Execute the code and then go to the Data Factory tab of the Forceea Lightning app.

  • In the Log panel Forceea displays information about the execution of each job.

  • The Messages panel contains an overview of the async process.

  • The Progress panel will let you know how many iterations have been inserted.

  • Finally, the Job Status panel displays a visual indication of the status for each job (black: pending, green: successful, red: failure, orange: terminated).

Forceea will follow this procedure during the async insertion process:

  • Benchmarks the operation by inserting 1 iteration in the first batch. The transaction is rolled back, so it doesn’t permanently insert any records.

  • Executes the second batch of any job, which creates and insert records of each SObject defined in the Template, with as many iterations as possible (remember the benchmarking).

  • If there are no errors and there are more iterations to be inserted, a third batch is created, and so on.

  • When all iterations assigned to a job have been inserted, the job ends with a successful completion.

When we have a serial definition, Forceea will insert the records without any gaps in the serialization!

Delete records asynchronously

The deletion process follows almost the same logic:

new FObjectAsync(template)
    .setNumberOfJobs(20)
    .setPartitionFieldValue('df')
    .deleteRecords();

Execute the above Apex code and then go to the Data Factory tab to watch the progress. Forceea will follow these steps during the async deletion process:

  • Reverses the order of SObjects in the Template, so the last SObject will get the first position, etc.

  • If all SObjects in the Template have a Partition field and FObjectAsync has a Partition field value, a number of jobs are enqueued for parallel processing (each job will delete all records of different partitions), otherwise it enqueues only 1 job (no partitioning).

  • The deletion starts from the SObject in the first position, executing the first batch of each job, which benchmarks the transaction to calculate the maximum number of records that can be deleted in every batch.

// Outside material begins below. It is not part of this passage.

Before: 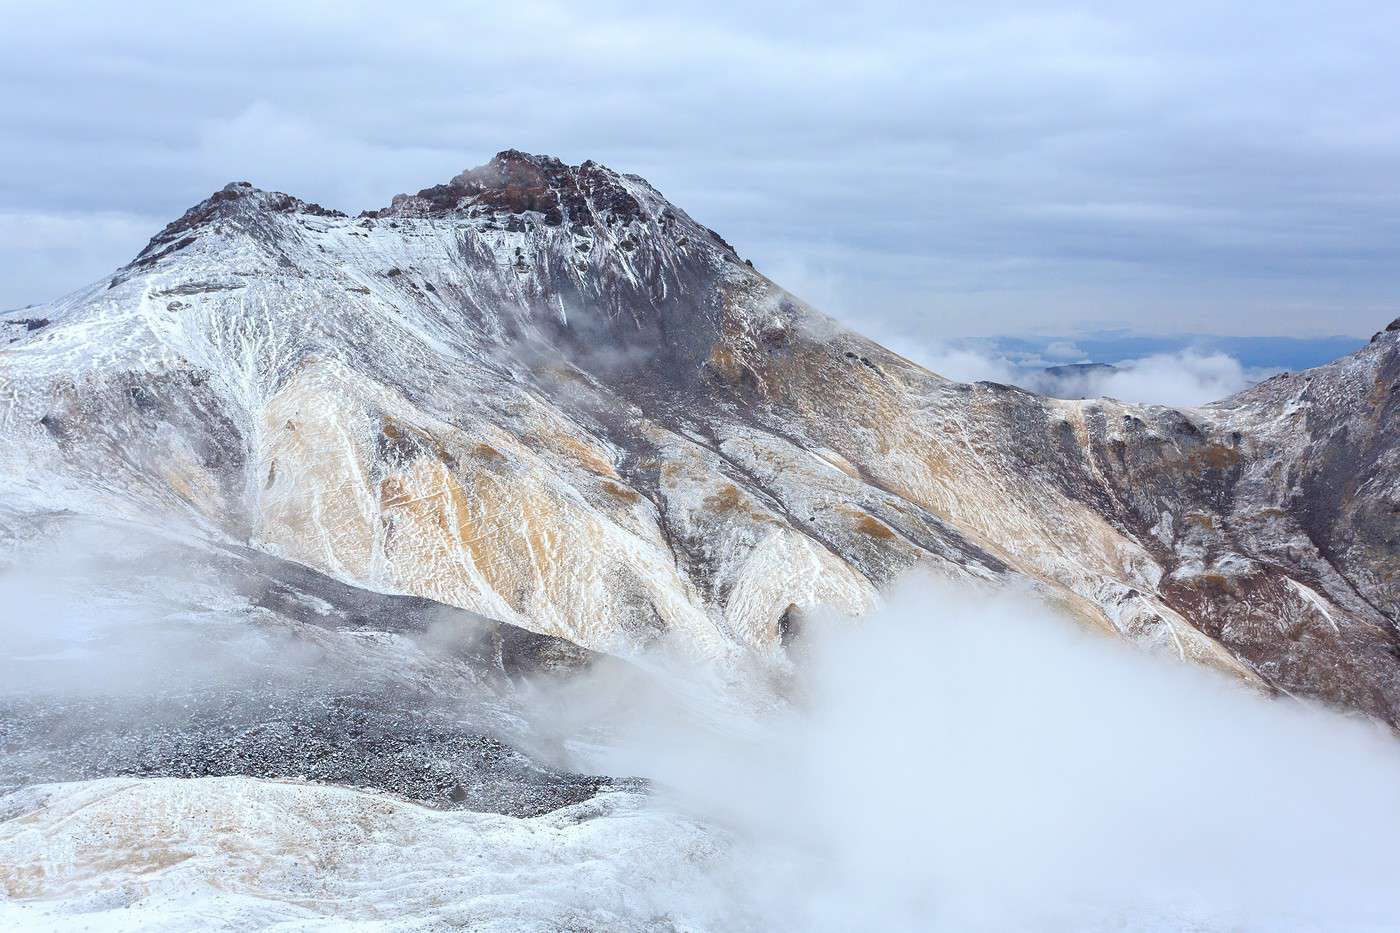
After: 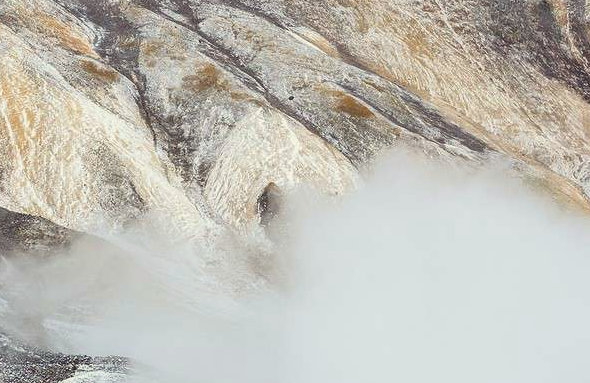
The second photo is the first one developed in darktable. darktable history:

This first benchmarking batch deletes up to 200 records.

  • If there are no errors and there are more records to be deleted, a second batch is created after the completion of the first batch, and so on.

  • When all SObject records assigned to a job have been deleted, the job moves to the second SObject, etc.

Important: if Forceea finds in the Template a definition for the RecordTypeId field of an SObject, it will delete the records of this Record Type only.

Forceea will stop the execution of a job when an error is encountered, except from the errors related to record locking, where it will raise an error only after the 5th occurrence of the UNABLE_TO_LOCK_ROW error.

Using existing lookup records

Forceea will take care of all the complex orchestration of the asynchronous process. The parallel processing offers an advantage, but it's based on the assumption that we won't query any existing records from the database, otherwise we may have record locking.

For example, if we have a custom SObject Language__c and we have the lookup field Language__c on Opportunity, to get random IDs for this field we would use:

setDefinition(Opportunity.Language__c,
    'random lookup(Language__c) source(salesforce)')

If the above definition raises the UNABLE_TO_LOCK_ROW error (unable to obtain exclusive access to this record), then your only option is to use 1 job only with setNumberOfJobs(1).

Conclusion

Nobody can say that data generation is simple or without issues. Under the hood, the data generation process is quite complex, but it shouldn't be to the user; Forceea will gracefully handle all the complexity.

I strongly believe that an admin, a tester or even a business user, with no Apex knowledge, can insert/delete records asynchronously using FObjectAsync and existing Templates, which a developer or advanced admin could create.

You can find the code of the above scripts in Forceea-training GitHub repo. And don't forget to read the Forceea Success Guide; it has a lot of examples and details.